After the first evening, when she had renewed her hope and become convinced that the same hope was alive in her son, Elizaveta Pavlovna no longer referred to it in words, but as usual, it was taken for granted in all their conversations, especially since they did not converse much aloud: frequently, after several minutes of
animated silence, Fyodor would suddenly notice that the whole time they both knew very well what it was about, this double, almost subgramineal speech which emerged as a single stream, as a word understood to both of them. And sometimes they would play like this: sitting side by side and silently imagining to themselves that each was taking the same Leshino walk, they went out of the park, took the path along the field (there was a river to the left behind the alders), across the shady graveyard where sun-flecked crosses were measuring something terribly large with their arms and where it was somehow awkward to pick the raspberries, across the river, upwards again, through the wood, to another bend of the river, to the Pont des Vaches and farther, through the pines and along the Chemin du Pendu—familiar nicknames, not grating to their Russian ears but thought up when their grandfathers had been children.

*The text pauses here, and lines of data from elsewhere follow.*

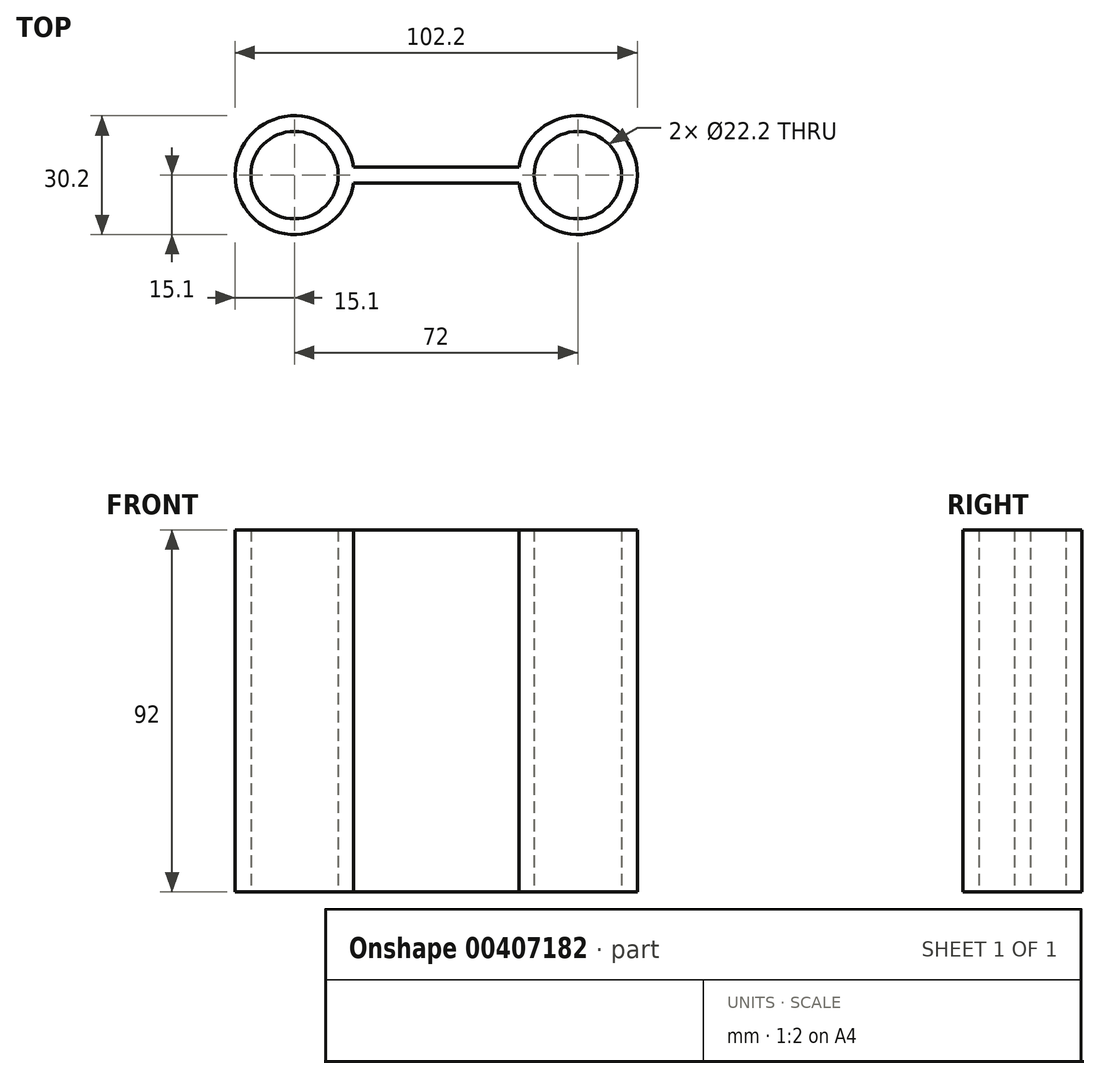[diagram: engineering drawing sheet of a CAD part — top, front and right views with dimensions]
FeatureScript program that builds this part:
annotation { "Feature Type Name" : "Feature", "Feature Type Description" : "" }
export const myFeature = defineFeature(function(context is Context, id is Id, definition is map)
    precondition{}
    {
        {
            var Q0;
            Q0=qCreatedBy(makeId("Top.planeOp"),FACE);
            var sketch = newSketch(context, id + "F0", { "sketchPlane" : qUnion([Q0])});
            skLineSegment(sketch, "E0.bottom", {"start": v(0, -2) * mm, "end": v(-21.03, -2) * mm});
            skLineSegment(sketch, "E0.top", {"start": v(0, 2) * mm, "end": v(-21.03, 2) * mm});
            skLineSegment(sketch, "E0.left", {"start": v(0, -2) * mm, "end": v(0, 2) * mm, "construction": true});
            skCircle(sketch, "E1", {"center": v(-36, 0) * mm, "radius": 11.1 * mm});
            skArc(sketch, "E2", {"start": v(-21.03, 2) * mm, "mid": v(-51.1, 0) * mm, "end": v(-21.03, -2) * mm});
            skLineSegment(sketch, "E3.MirrorCS", {"start": v(0, -2) * mm, "end": v(21.03, -2) * mm});
            skLineSegment(sketch, "E4.MirrorCS", {"start": v(0, 2) * mm, "end": v(21.03, 2) * mm});
            skCircle(sketch, "E5.MirrorC", {"center": v(36, 0) * mm, "radius": 11.1 * mm});
            skArc(sketch, "E6.MirrorCS", {"start": v(21.03, 2) * mm, "mid": v(51.1, 0) * mm, "end": v(21.03, -2) * mm});
            skSolve(sketch);
        }
        {
            var Q0;
            Q0=makeQuery(id+"F0.imprint","IMPRINT",FACE,{"disambiguationData":[TD([[makeQuery(id+"F0.imprint","IMPRINT",EDGE,{"derivedFrom":sQuery(id+"F0.wireOp",EDGE,"E0.bottom")}),-1.0]])]});
            extrude(context, id + "F1", {"entities" : qUnion([Q0]), "endBound" : BoundingType.SYMMETRIC, "depth" : 92 * mm});
        }
    });
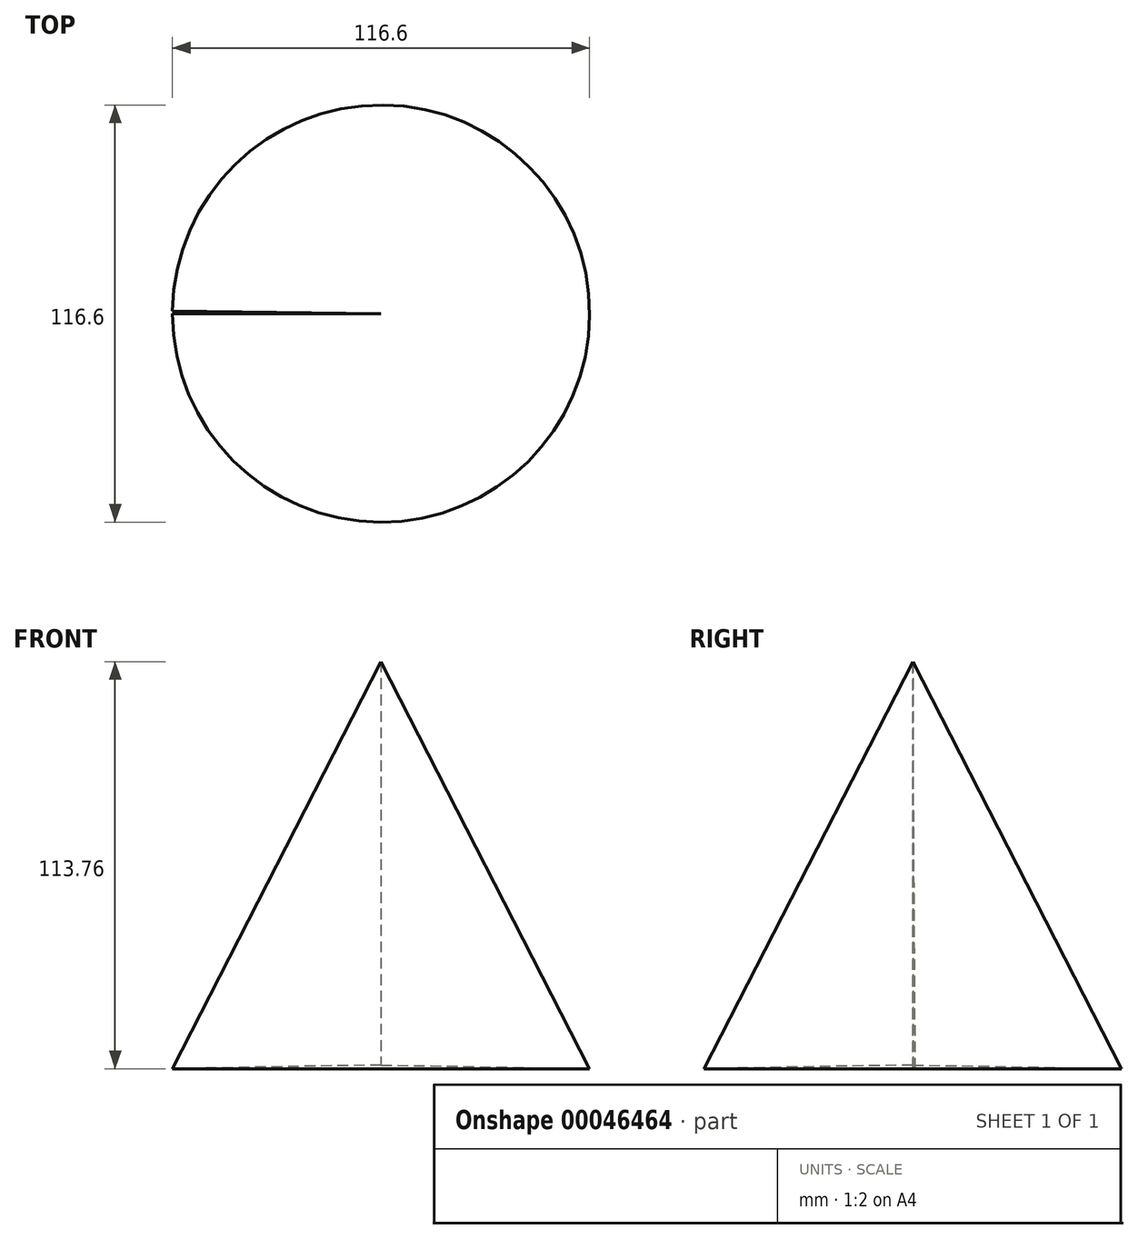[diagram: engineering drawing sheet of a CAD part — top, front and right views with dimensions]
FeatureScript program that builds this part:
annotation { "Feature Type Name" : "Feature", "Feature Type Description" : "" }
export const myFeature = defineFeature(function(context is Context, id is Id, definition is map)
    precondition{}
    {
        {
            var Q0;
            Q0=qCreatedBy(makeId("Front.planeOp"),FACE);
            var sketch = newSketch(context, id + "F0", { "sketchPlane" : qUnion([Q0])});
            skLineSegment(sketch, "E0", {"start": v(0, 65.15) * mm, "end": v(0, -47.59) * mm});
            skLineSegment(sketch, "E1", {"start": v(-58.3, -48.61) * mm, "end": v(0, 65.15) * mm});
            skLineSegment(sketch, "E2", {"start": v(0, -47.59) * mm, "end": v(-58.3, -48.61) * mm});
            skSolve(sketch);
        }
        {
            var Q0;
            Q0=makeQuery(id+"F0.imprint","IMPRINT",FACE,{"disambiguationData":[TD([[makeQuery(id+"F0.imprint","IMPRINT",EDGE,{"derivedFrom":sQuery(id+"F0.wireOp",EDGE,"E0")}),-1.0]])]});
            var Q1;
            Q1=sQuery(id+"F0.wireOp",EDGE,"E0");
            revolve(context, id + "F1", {"entities" : qUnion([Q0]), "axis" : qUnion([Q1]), "revolveType" : RevolveType.ONE_DIRECTION, "oppositeDirection" : true, "angle" : 359.3 * degree});
        }
    });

And suddenly, in the middle of this silent walk being performed by two minds, using according to the rules of the game the rate of a human footstep (although they could have flown over their whole domains in a single instant), both stopped and said where they had got to, and when it turned out, as it often did, that neither one had outpaced the other, having halted in the same coppice, the same smile flashed upon mother and son and shone through their common tear.